Yesterday, I was writing a test case for a LeetCode problem, when I came across an interesting topic for today’s blog post. See if you can spot the issue in my code.
let myTestOutput = myFunction() // returns [3, 4];
console.log(myTestOutput === [3, 4]) // false[3, 4] does not equal [3, 4]? 🤔
If you immediately spotted the issue, points for you! If you didn’t, that’s OK, it took me a minute or two to realize my mistake. Let’s start with the solution:
let myTestOutput = myFunction() // [3, 4];
console.log(myTestOutput.toString() === [3, 4].toString()) // trueSo, how come that worked? Why did returning a string literal of myTestOutput and [3, 4] work, but not for the array comparison?
The answer boils down to the difference between Value and Reference.
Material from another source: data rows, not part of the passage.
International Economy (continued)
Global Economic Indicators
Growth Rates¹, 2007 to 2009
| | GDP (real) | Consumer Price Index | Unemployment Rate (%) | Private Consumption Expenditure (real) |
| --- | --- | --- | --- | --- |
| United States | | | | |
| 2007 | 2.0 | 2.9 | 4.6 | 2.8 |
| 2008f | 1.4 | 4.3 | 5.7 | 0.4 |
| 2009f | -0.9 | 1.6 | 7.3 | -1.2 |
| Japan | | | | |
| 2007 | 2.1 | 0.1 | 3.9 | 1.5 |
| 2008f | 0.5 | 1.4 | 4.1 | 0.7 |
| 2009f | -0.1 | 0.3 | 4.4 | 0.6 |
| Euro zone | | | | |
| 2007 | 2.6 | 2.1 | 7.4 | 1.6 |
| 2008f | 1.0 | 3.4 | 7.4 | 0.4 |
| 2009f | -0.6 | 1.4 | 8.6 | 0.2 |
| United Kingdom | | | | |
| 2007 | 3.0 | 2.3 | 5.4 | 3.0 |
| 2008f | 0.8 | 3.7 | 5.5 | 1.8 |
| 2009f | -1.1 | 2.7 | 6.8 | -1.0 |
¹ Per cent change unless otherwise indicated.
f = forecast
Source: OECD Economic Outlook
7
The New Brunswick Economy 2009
In JavaScript, when you make a comparison between two values, you must consider the data types of the variables you are comparing. This holds true for assigning and modifying variables as well. If you don’t, expect bugs. 🐛
Let’s look at some examples.
Example 1
For numbers, you will compare the value of their assignments directly. When I modify one, it does not affect the other.
let a = 10
let b = 20
let c = b // 20
console.log(c === b) // true
c = c + 1 // 21
console.log(b) // 20Table of Example 1
| var | value |
|---|---|
| a | 10 |
| b | 20 |
| c | 21 |
Example 2
For arrays on the other hand, you are comparing their addresses in memory.
let a = ["strawberry", "melon", "kiwi"]
let b = a // ['strawberry', 'melon', 'kiwi']
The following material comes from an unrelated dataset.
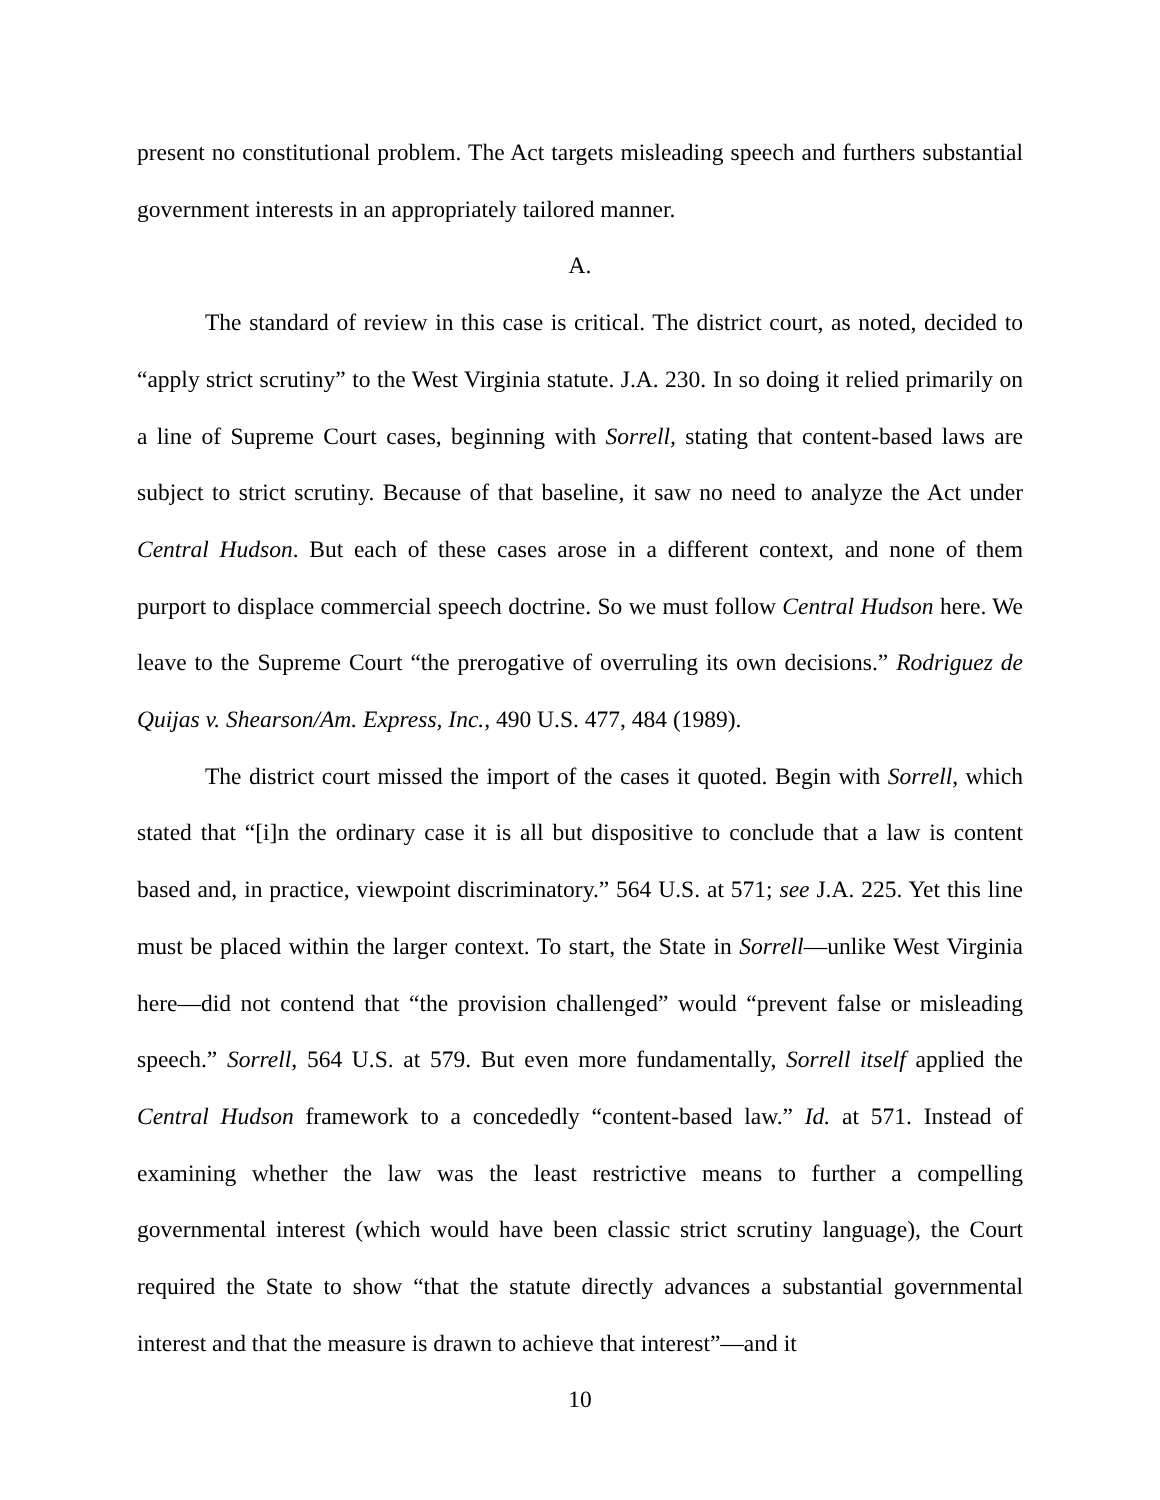present no constitutional problem. The Act targets misleading speech and furthers substantial government interests in an appropriately tailored manner.
A.
The standard of review in this case is critical. The district court, as noted, decided to “apply strict scrutiny” to the West Virginia statute. J.A. 230. In so doing it relied primarily on a line of Supreme Court cases, beginning with Sorrell, stating that content-based laws are subject to strict scrutiny. Because of that baseline, it saw no need to analyze the Act under Central Hudson. But each of these cases arose in a different context, and none of them purport to displace commercial speech doctrine. So we must follow Central Hudson here. We leave to the Supreme Court “the prerogative of overruling its own decisions.” Rodriguez de Quijas v. Shearson/Am. Express, Inc., 490 U.S. 477, 484 (1989).
The district court missed the import of the cases it quoted. Begin with Sorrell, which stated that “[i]n the ordinary case it is all but dispositive to conclude that a law is content based and, in practice, viewpoint discriminatory.” 564 U.S. at 571; see J.A. 225. Yet this line must be placed within the larger context. To start, the State in Sorrell—unlike West Virginia here—did not contend that “the provision challenged” would “prevent false or misleading speech.” Sorrell, 564 U.S. at 579. But even more fundamentally, Sorrell itself applied the Central Hudson framework to a concededly “content-based law.” Id. at 571. Instead of examining whether the law was the least restrictive means to further a compelling governmental interest (which would have been classic strict scrutiny language), the Court required the State to show “that the statute directly advances a substantial governmental interest and that the measure is drawn to achieve that interest”—and it
10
let c = ["strawberry", "melon", "kiwi"]
console.log(a === b) // true
console.log(b === c) // falseTables of Example 2
| var | value |
|---|---|
| a | address1 |
| b | address1 |
| c | address2 |
| address | value |
|---|---|
| address1 | [‘strawberry’, ‘melon’, ‘kiwi’] |
| address2 | [‘strawberry’, ‘melon’, ‘kiwi’] |
Example 3
Let’s look at what happens when you modify those values above:
let a = ["strawberry", "melon", "kiwi"]
let b = a // ['strawberry', 'melon', 'kiwi']
let c = ["strawberry", "melon", "kiwi"]
b.push("orange")
console.log(a) // ['strawberry', 'melon', 'kiwi', 'orange']Notice how pushing an item to b affected a? That’s because they share the same place in memory!
Table2 of Example 3
| var | value |
|---|---|
| a | address1 |
| b | address1 |
| c | address2 |
| address | value |
|---|---|
| address1 | [‘strawberry’, ‘melon’, ‘kiwi’, ‘orange’] |
| address2 | [‘strawberry’, ‘melon’, ‘kiwi’] |
Example 4
Objects behave in the same manner as arrays. If you are not careful, you could modify another variable unintentionally because they share the same place in memory. Here I’ll demonstrate how the spread operator can save us!
let a = {
name: "taylor",
profession: "programmer"
};
let b = {
name: "tony",
profession: "data scientist"
};
/*
let c = b;
c.name = "allen"; // don't do this, we'll lose our copy of tony
*/
let c = {
...b // spread operator
name: "allen"
} // do this instead to create a brand new copy of b,
// this avoids overwriting our record of tonyTables of Example 4
| var | value |
|---|---|
| a | address1 |
| b | address2 |
| c | address3 |
| address | value |
|---|---|
| address1 | {name: “taylor”, profession: “programmer”}; |
| address2 | {name: “tony”, profession: “data scientist”}; |
| address3 | {name: “allen”, profession: “data scientist”}; |
Data Types
Try playing around with the following data types: number, string, boolean, array, object.
You’ll find similar behavior between number, string, and boolean. Likewise, arrays and objects will behave similarly.
Practice
Practice, practice, practice! I encourage you to practice with the data types listed above. For starters, try creating a new array from one already created, while ensuring they don’t share the same place in memory. Hint: the spread operator works for arrays as well!